Frida Kahlo, Diego Rivera, and Mexican Modernism from the Jacques and Natasha Gelman Collection 
Frida Kahlo, Self-Portrait with Braid, 1941, oil on canvas. The Jacques and Natasha Gelman Collection of 20th-Century Mexican Art and the Vergel Foundation and MondoMostre in collaboration with the Instituto Nacional de Bellas Artes y Literatura (INBAL). © 2022 Banco de Mexico Diego Rivera Frida Kahlo Museums Trust, Mexico, D.F./ Artists Rights Society (ARS), New York. Photo: Gerardo Suter

Frida Kahlo, Diego Rivera, and Mexican Modernism from the Jacques and Natasha Gelman Collection 

Portland Art Museum, Portland, OR - To June 5

by Allyn Cantor

This nationally traveling exhibition highlights the Mexican Modernist art movement, celebrating two artists whose life stories and creative innovations were influential for generations. Frida Kahlo and Diego Rivera were central figures in a vibrant artistic renaissance that began to flourish in the 1920s, following the Mexican Revolution.

The married couple had many peers who were among a bigger picture of artists, activist and writers who considered the social, political and cultural potential of their work to shape national identity. Among their contemporaries were Manuel and Lola Álvarez Bravo, María Izquierdo, Carlos Mérida, David Alfaro Siqueiros, Rufino Tamayo and other well-known creatives whose works are included in this exhibition. 

Kahlo’s artistic trajectory began while she was confined to bed after a tragic accident that fractured her pelvis and spine at the age of 18. She painted self-portraits during her recovery and continued to look inward and draw from personal experience throughout her career. The artist’s raw emotional style resulted from intense self-reflection, and often her art would process her pain. Some of her most iconic and revered portraits are part of this show.

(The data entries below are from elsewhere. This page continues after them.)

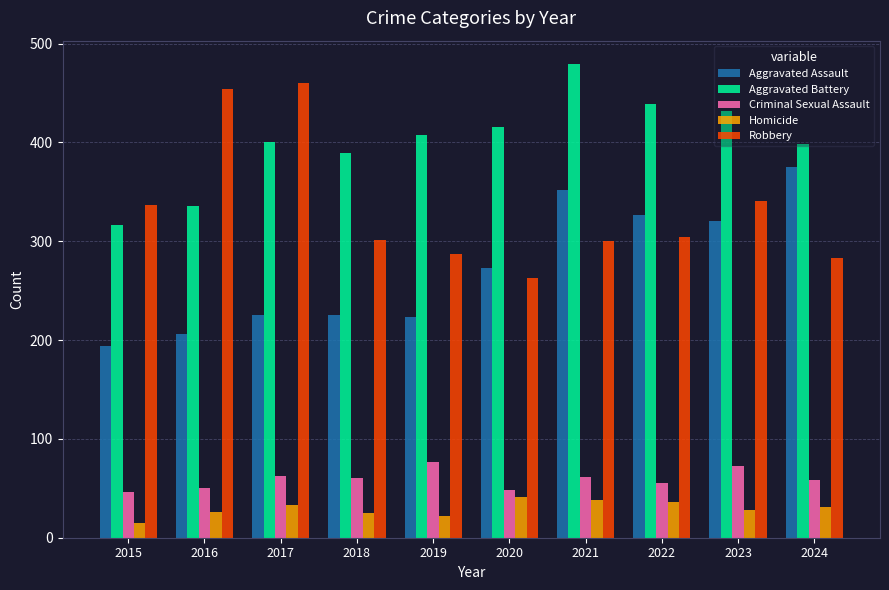

Is the value of Homicide at 2017 greater than the value of Robbery at 2018?

No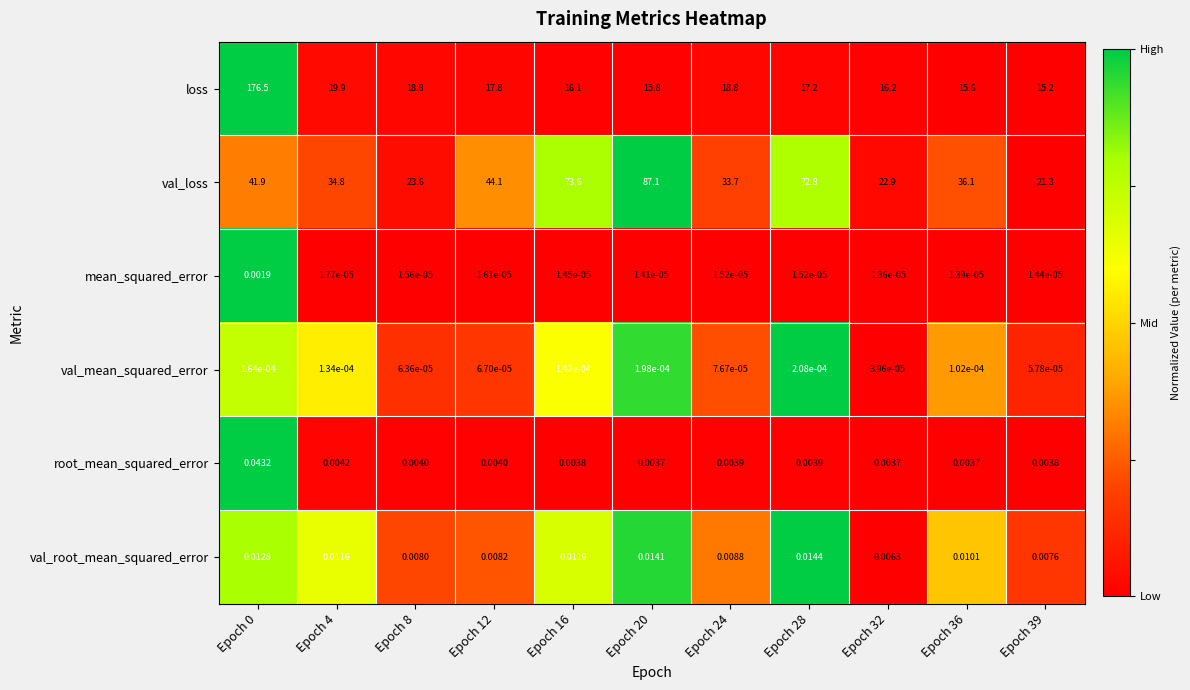

Which series has the largest total across all categories?

val_loss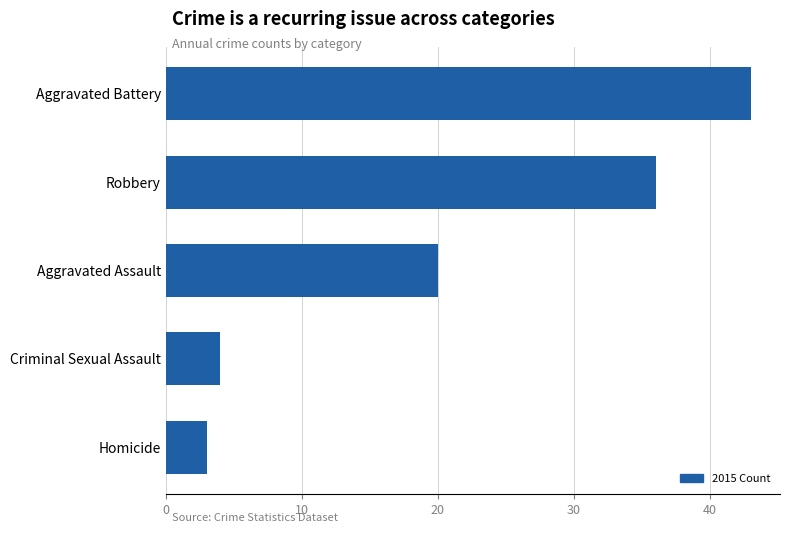

Are the bars horizontal?

Yes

Rivera was also famous in his lifetime. He became renowned for his large-scale murals, originally commissioned by the Mexican government to bring ideas to the people on a broader scale. Rivera developed a painting style that rebelled against norms. His simplified figures often depicted socialist themes: the land, people of the working class, as well as heroic and tragic histories infused with his own political ideology. Rivera drew on elements of Indigenous Mexican culture in his work, yet also embraced European styles such as Cubism and Post-Impressionism.

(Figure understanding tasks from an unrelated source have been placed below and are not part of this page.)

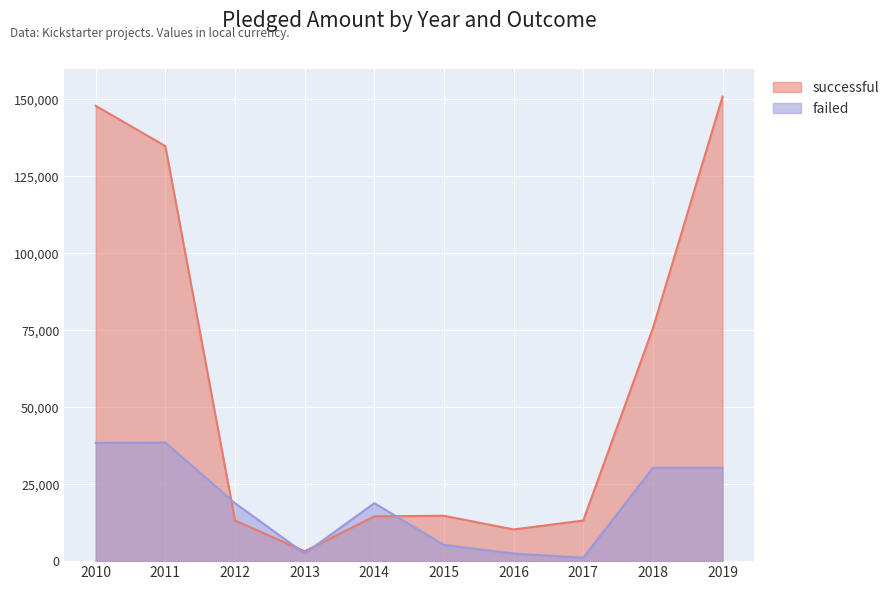

What is the difference between the maximum and minimum values in the failed series?

37443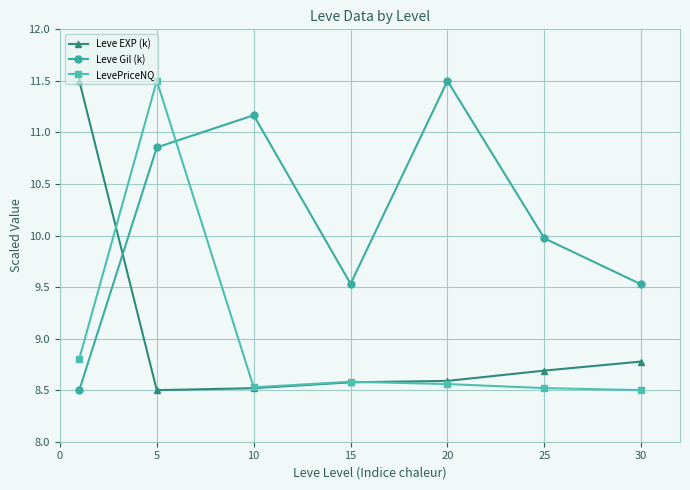

True or false: LevePriceNQ has more than 1 points higher than both neighbors.

True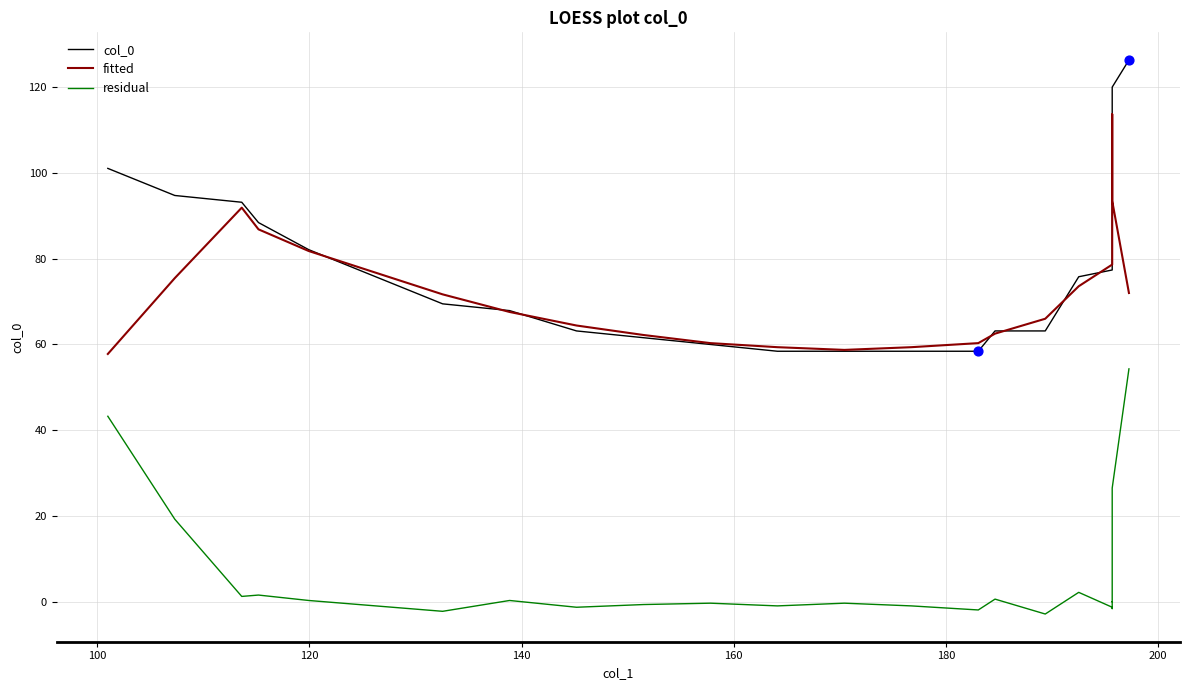

Which series reaches the maximum Y coordinate?

col_0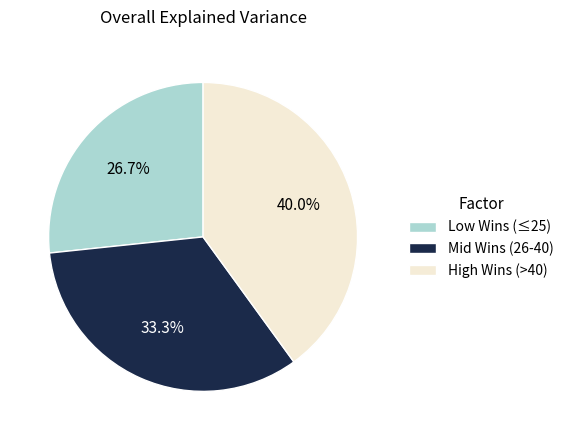

What percentage is NOT represented by High Wins (>40)?

60.0%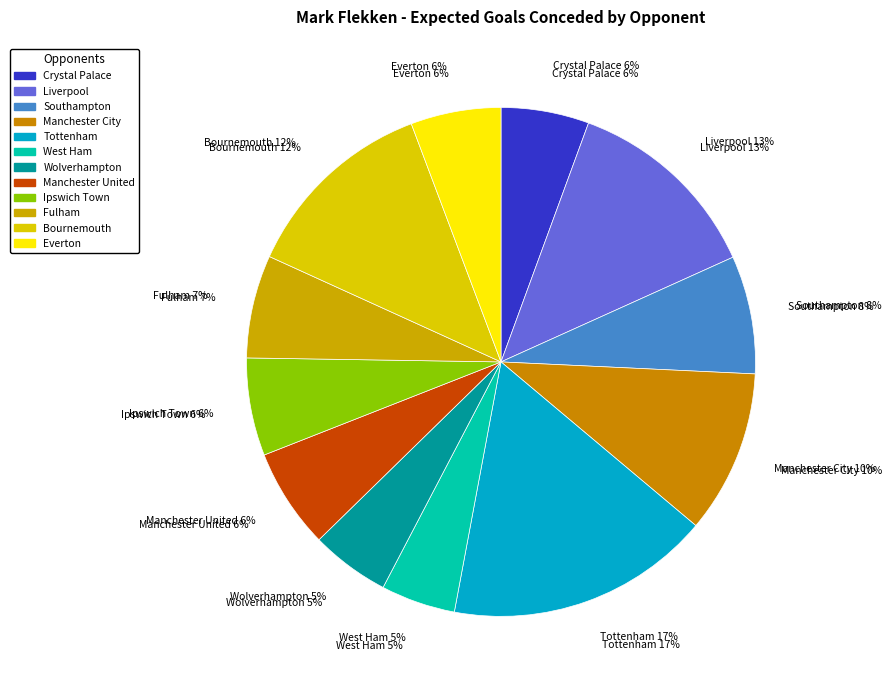

How many segments does this pie chart have?

12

The majority of works in this exhibition are from the collection of Jacques and Natasha Gelman, art patrons who were part of Mexico City’s dynamic art scene. Jacques was well-known for producing films during the 1930s to 1950s, in the Golden Age of Mexican cinema. The couple commissioned and purchased works by many important artists who were also their friends, including Kahlo and Rivera. The extensive exhibition includes over 150 pieces. Alongside paintings and works on paper are a number of photographs as well as examples of period clothing.